WHAT THE TASK REQUIRES: From the entries that follow, extract each line holding the string "saúde".

DATA SUPPLIED section start

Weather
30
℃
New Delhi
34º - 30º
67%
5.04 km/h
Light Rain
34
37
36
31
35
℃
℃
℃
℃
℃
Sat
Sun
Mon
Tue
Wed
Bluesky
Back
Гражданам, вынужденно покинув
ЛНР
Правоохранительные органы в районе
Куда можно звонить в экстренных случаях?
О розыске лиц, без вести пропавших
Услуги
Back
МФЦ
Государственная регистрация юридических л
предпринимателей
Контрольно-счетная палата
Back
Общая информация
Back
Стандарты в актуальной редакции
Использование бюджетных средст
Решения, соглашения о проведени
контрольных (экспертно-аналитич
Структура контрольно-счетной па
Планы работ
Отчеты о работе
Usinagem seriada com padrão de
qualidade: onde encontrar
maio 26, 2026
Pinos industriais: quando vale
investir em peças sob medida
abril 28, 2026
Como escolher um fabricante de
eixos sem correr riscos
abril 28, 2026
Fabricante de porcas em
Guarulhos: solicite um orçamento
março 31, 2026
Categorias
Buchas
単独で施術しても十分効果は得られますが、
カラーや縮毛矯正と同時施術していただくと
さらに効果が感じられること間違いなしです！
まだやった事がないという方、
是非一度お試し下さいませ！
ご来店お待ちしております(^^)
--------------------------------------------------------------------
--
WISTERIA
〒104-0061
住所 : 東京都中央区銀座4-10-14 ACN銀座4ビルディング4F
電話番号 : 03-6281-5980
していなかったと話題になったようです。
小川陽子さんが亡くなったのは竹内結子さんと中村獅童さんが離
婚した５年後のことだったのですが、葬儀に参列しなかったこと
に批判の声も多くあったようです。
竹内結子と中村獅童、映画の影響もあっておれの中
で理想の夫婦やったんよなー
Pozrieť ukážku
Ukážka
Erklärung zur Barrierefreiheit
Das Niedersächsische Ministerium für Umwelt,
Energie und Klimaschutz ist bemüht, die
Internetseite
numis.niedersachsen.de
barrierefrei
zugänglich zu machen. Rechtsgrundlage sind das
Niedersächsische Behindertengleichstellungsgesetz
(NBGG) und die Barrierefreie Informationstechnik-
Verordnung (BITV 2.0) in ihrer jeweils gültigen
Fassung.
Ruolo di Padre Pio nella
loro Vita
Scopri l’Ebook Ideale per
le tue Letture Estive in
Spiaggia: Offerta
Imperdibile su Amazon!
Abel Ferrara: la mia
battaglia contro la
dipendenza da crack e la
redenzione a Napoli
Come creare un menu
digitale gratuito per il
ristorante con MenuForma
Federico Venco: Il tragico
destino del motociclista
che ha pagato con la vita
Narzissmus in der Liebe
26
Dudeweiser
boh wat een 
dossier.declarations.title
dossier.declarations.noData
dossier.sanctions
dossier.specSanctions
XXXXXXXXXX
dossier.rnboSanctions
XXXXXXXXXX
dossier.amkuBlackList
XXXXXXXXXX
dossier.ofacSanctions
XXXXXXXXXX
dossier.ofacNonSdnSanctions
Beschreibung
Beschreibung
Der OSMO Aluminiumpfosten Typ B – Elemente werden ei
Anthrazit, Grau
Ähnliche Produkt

DATA SUPPLIED section end
DATA SUPPLIED section start

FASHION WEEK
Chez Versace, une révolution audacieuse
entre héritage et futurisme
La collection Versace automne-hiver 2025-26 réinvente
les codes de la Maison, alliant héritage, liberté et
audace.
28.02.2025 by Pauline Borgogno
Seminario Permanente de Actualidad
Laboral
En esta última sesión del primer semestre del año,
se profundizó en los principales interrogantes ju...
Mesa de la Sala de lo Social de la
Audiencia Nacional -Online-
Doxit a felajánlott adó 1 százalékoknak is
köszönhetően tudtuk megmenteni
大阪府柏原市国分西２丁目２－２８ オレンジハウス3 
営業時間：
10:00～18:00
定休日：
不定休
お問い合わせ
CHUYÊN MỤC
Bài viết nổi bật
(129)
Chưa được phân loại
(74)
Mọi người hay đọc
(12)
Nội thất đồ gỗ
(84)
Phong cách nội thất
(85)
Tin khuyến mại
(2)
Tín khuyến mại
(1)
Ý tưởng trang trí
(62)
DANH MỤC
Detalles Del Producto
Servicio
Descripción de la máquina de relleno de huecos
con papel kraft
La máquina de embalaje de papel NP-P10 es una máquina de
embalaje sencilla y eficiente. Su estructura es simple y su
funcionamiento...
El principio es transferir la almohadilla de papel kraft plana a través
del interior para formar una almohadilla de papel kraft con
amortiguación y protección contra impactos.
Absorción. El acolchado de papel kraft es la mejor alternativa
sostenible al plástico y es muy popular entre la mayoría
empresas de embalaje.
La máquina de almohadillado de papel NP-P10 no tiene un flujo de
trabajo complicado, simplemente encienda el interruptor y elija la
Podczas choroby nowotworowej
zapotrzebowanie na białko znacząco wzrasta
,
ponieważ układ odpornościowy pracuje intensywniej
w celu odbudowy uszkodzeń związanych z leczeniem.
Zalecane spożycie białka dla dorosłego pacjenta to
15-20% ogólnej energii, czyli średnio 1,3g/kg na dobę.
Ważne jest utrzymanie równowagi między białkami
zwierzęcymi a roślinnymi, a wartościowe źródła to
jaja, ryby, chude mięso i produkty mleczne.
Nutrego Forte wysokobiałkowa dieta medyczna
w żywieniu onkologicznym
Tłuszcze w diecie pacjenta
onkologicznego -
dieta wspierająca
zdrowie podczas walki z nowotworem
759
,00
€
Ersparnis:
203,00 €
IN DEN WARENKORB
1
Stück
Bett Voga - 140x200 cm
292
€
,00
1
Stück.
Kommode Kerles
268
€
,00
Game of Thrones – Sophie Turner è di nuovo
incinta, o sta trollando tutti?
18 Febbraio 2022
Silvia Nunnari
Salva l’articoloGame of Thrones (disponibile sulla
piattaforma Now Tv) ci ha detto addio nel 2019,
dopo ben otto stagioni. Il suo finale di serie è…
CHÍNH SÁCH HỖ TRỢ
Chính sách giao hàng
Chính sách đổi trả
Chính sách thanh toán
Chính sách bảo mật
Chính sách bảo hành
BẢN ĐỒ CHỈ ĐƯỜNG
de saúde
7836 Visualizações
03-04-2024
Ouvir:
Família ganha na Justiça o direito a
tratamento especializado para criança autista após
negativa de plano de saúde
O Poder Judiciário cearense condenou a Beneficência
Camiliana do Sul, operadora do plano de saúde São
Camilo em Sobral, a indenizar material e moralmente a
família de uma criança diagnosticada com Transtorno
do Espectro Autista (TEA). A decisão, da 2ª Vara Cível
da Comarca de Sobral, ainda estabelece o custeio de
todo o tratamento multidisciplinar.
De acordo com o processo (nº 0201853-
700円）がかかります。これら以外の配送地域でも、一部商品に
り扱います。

DATA SUPPLIED section end

FINISHED TASK:
de saúde
negativa de plano de saúde
Camiliana do Sul, operadora do plano de saúde São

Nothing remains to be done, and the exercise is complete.